Ce qui vous a amené ici ne vous y mènera pas: Pour réussir dans la Seconde Guerre froide, l’Amérique doit éviter les mauvaises leçons de la Première Guerre froide
Le Secrétaire d’État américain Mike Pompeo et le Représentant spécial des États-Unis pour la Corée du Nord Stephen Biegun rencontrent le Ministre chinois des Affaires étrangères Wang Yi lors de la Réunion des Ministres des Affaires étrangères de l’ASEAN à Bangkok, en Thaïlande, le 1er août 2019. REUTERS / Jonathan Ernst / Pool
Un thème commun dans la récente vague de commentaires sur la perspective d’une nouvelle guerre froide entre les États-Unis et la Chine a été l’idée que le concours d’aujourd’hui sera probablement beaucoup plus difficile à gagner pour les États-Unis que la lutte précédente avec l’Union soviétique. Certains sont allés jusqu’à affirmer qu’une nouvelle guerre froide est effectivement “inenvisageable” pour les États-Unis.
Un tel pessimisme est prématuré. Au cours des années 1970, une grande partie de la sagesse conventionnelle a également soutenu que les États-Unis étaient une puissance stagnante avec une société fracturée, destinée au déclin. En tirant les bonnes leçons de la façon dont les États-Unis ont réussi à reprendre leur place dans un moment d’incertitude antérieur, on peut mettre en lumière la bonne marche à suivre à une époque d’intensification de la concurrence internationale.
D’une manière générale, les analystes sceptiques quant à la capacité des États-Unis à contrer la montée de la Chine soulignent trois facteurs. Ils soulignent les récentes erreurs de politique étrangère des États-Unis, notamment l’échec de l’administration Trump à créer un nouveau bloc économique du Pacifique via l’adoption du Partenariat transpacifique, et l’aliénation des alliés traditionnels des États-Unis. Pendant ce temps, de multiples défis nationaux — d’une réponse chancelante au coronavirus à la polarisation politique, aux troubles civiques et aux fermetures périodiques du gouvernement — ont distrait les États-Unis de la scène mondiale et mis à nu les crises structurelles de la politique américaine.
De plus, il est maintenant clair que la Chine possède un pouvoir latent qui éclipse celui de l’ex-Union soviétique. À aucun moment de la guerre froide, l’économie soviétique ne dépassait 44% de la taille de l’économie américaine. En revanche, l’économie chinoise est déjà plus grande que celle des États-Unis en termes de parité de pouvoir d’achat, ce qui tend à être une mesure plus précise du potentiel militaire que le produit intérieur brut nominal, car elle reflète mieux les coûts d’obtention de matériel militaire dans la propre monnaie d’un pays. Contrairement à l’URSS, la Chine est une force majeure dans le commerce mondial. Selon une étude récente, sur les 190 pays inclus dans les données du Fonds monétaire international sur les flux commerciaux bilatéraux, 128 ont fait plus de commerce avec la Chine qu’avec les États-Unis.

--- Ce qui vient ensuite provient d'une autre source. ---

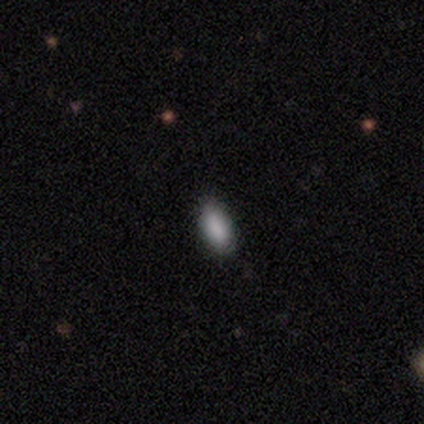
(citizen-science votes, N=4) A smooth galaxy with no disk features (75%) that is in between round and cigar-shaped (100%). Merging: none (100%).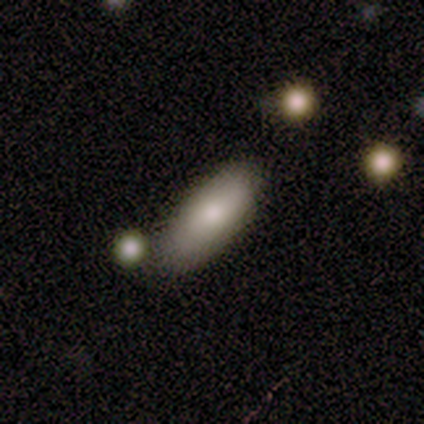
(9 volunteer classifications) Smooth or featured: smooth — 78% (featured or disk — 22%)
How rounded: in between — 100%
Merging: none — 89% (minor disturbance — 11%)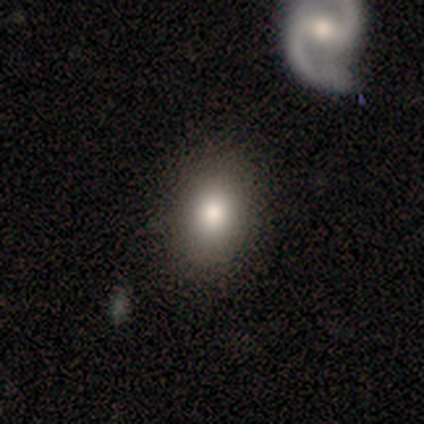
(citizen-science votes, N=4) This is likely a smooth galaxy (75%). How rounded: clearly in between (100%). Merging: clearly none (100%).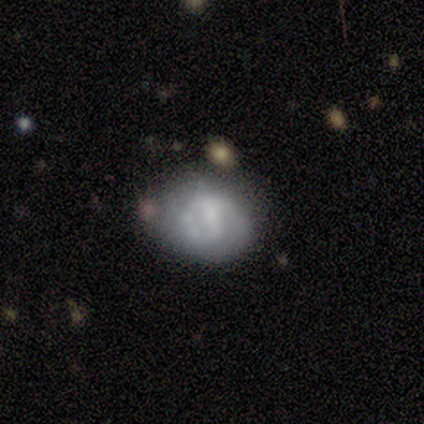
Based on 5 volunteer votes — This appears to be a featured or disk galaxy (60%) with a weak bar (67%), no spiral arms (67%) and no central bulge (67%). Merging: none (60%).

Pourtant, nous avons déjà entendu des arguments similaires. Le diclinisme à la mode de la fin des années 1960 et des années 1970 semble étrangement familier aujourd’hui. À cette époque, les États-Unis étaient en train de perdre une guerre coûteuse et impopulaire au Vietnam. Il a été contesté militairement par une superpuissance soviétique et par des économies émergentes en Allemagne et au Japon qui commençaient à concurrencer les États-Unis sur les marchés internationaux. Au pays, les États-Unis étaient en proie à la stagflation économique et déchirés par la polarisation politique.
En une décennie, ces craintes sont apparues grossièrement exagérées. Dans les années 1990, les observateurs proclamaient l’avènement du moment unipolaire américain. La question évidente est, qu’est-ce qui a changé?

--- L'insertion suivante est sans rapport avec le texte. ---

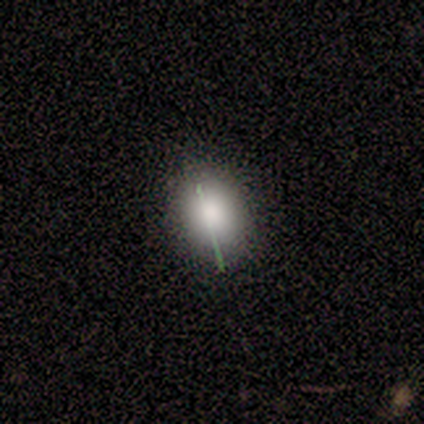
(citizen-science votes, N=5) Overall: smooth (80%). How rounded: round (50%, tied with in between). Merging: none (100%).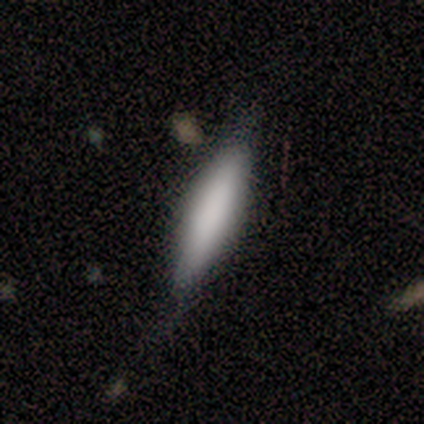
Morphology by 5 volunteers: This is clearly a smooth galaxy (80%). How rounded: clearly cigar-shaped (100%). Merging: possibly minor disturbance (50%).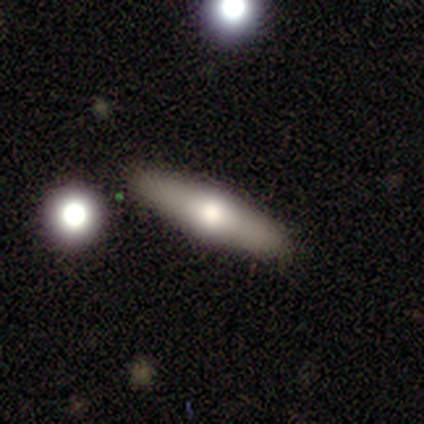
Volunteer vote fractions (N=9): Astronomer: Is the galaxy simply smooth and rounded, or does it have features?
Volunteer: smooth — 44%, tied with featured or disk at 44%.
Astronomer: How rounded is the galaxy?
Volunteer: in between — 75%.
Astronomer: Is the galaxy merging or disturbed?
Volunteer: none — 100%.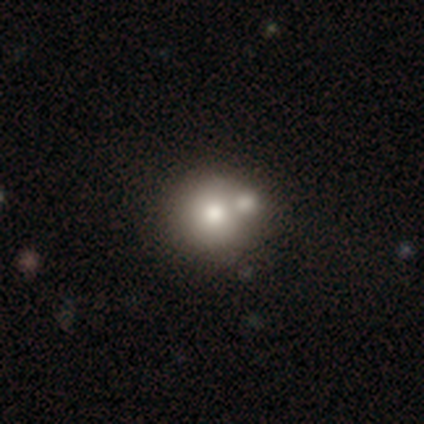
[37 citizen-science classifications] Q: Smooth or featured?
A: smooth (73%); runner-up: featured or disk (22%)
Q: How rounded?
A: round (96%); runner-up: in between (4%)
Q: Merging?
A: merger (71%)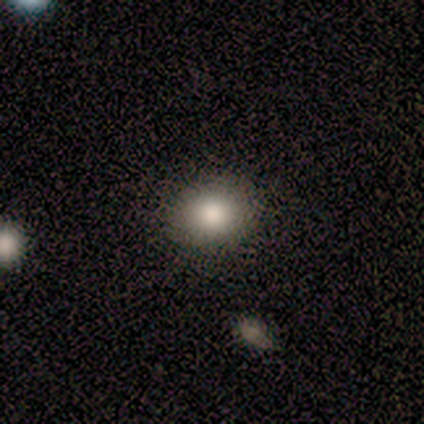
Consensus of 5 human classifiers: Smooth or featured: smooth — 80% (featured or disk — 20%)
How rounded: round — 50% (tied with in between — 50%)
Merging: none — 100%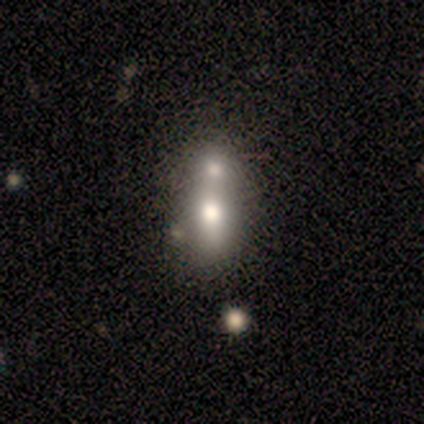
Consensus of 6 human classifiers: Smooth or featured: smooth — 83% (star or artifact — 17%)
How rounded: in between — 80% (round — 20%)
Merging: merger — 80% (none — 20%)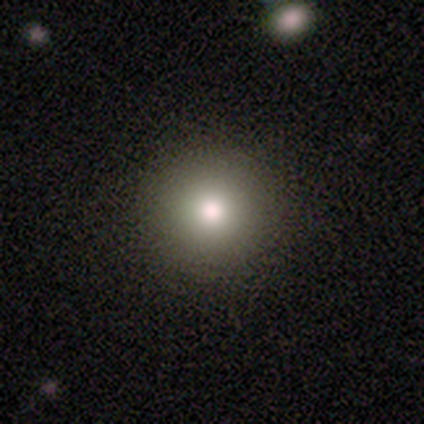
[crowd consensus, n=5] smooth 80%, star or artifact 20%, featured or disk 0%. Down the decision tree: how rounded — round (100%); merging — none (100%).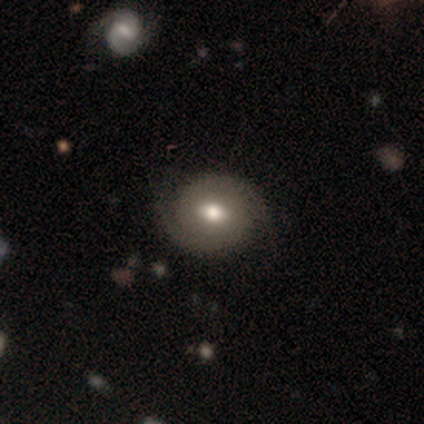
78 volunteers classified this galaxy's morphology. Overall: featured or disk (63%; smooth 35%). Edge-on disk: no (96%). Bar: weak (53%; no 40%). Spiral arms: yes (87%). Spiral arm count: 2 (90%). Spiral winding: tight (54%; medium 29%). Bulge size: moderate (77%). Merging: none (39%; minor disturbance 12%).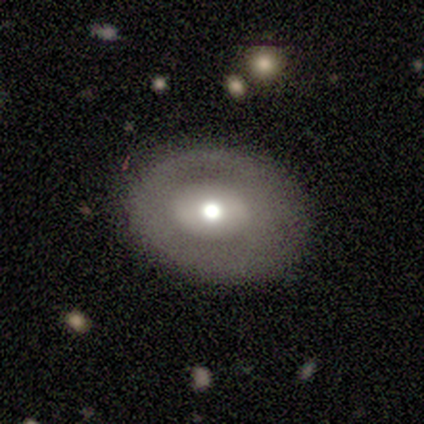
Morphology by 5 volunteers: Smooth or featured? featured or disk (100%)
Edge-on disk? no (100%)
Bar? no (80%)
Spiral arms? no (100%)
Bulge size? moderate (80%)
Merging? none (80%)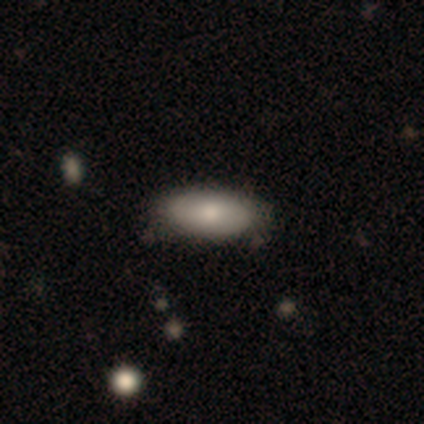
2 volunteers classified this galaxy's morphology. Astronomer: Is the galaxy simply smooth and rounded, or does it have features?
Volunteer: smooth — 50%, tied with featured or disk at 50%.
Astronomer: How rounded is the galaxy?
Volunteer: in between — 100%.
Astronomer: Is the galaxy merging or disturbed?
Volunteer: none — 100%.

D’une part, les lacunes des États rivaux sont devenues plus évidentes au fil du temps, car, un à un, ils n’ont pas réussi à surmonter les défis nationaux et les changements dans le système international. L’URSS a commis des erreurs coûteuses qui ont érodé son pouvoir dur et doux, se jetant dans sa propre guerre coûteuse de choix en Afghanistan. Il a également adhéré aux dispositions relatives aux droits de l’homme des Accords d’Helsinki en 1975, annonçant ainsi son engagement en faveur de droits universels tels que la liberté d’expression, alors même qu’il tentait de maintenir un despotisme répressif chez lui. L’hypocrisie était évidente et, lorsque la croissance économique a commencé à ralentir, a encore érodé la légitimité de l’État soviétique.
De même, le modèle étatique du développement économique japonais, si réussi dans les décennies qui ont suivi la Seconde Guerre mondiale, n’a pas su réagir rapidement à un brassage de sorcière de déflation et de croissance lente qui a abouti à la “décennie perdue” des années 1990. Pour aggraver les choses, la société insulaire japonaise a eu du mal à adopter des politiques pour faire face au vieillissement de la population.
La Chine est maintenant confrontée à des défis comparables de centralisation bureaucratique excessive et de mépris transparent des droits de l’homme. Tout comme le Japon, sa population vieillit rapidement. Cependant, la Chine est également confrontée à ce qu’elle a appelé le déséquilibre entre les sexes “le plus grave” au monde. La question de savoir si l’un de ces obstacles s’avérera décisif ne sera claire qu’avec le recul, mais les risques sont évidents.
Dans cette optique, la leçon cruciale de la fin de la guerre froide est que le succès en politique internationale dépend souvent de la résilience institutionnelle et de la capacité de survivre à ses rivaux. Cette résilience, à son tour, découle de la capacité des gouvernements à s’adapter lorsque les politiques existantes sont insuffisantes pour faire face aux problèmes émergents. Cela n’est nulle part plus évident qu’aux États-Unis des années 1970, où une série d’innovations politiques majeures ont réussi temporairement à remédier aux sources du malaise de la fin du siècle.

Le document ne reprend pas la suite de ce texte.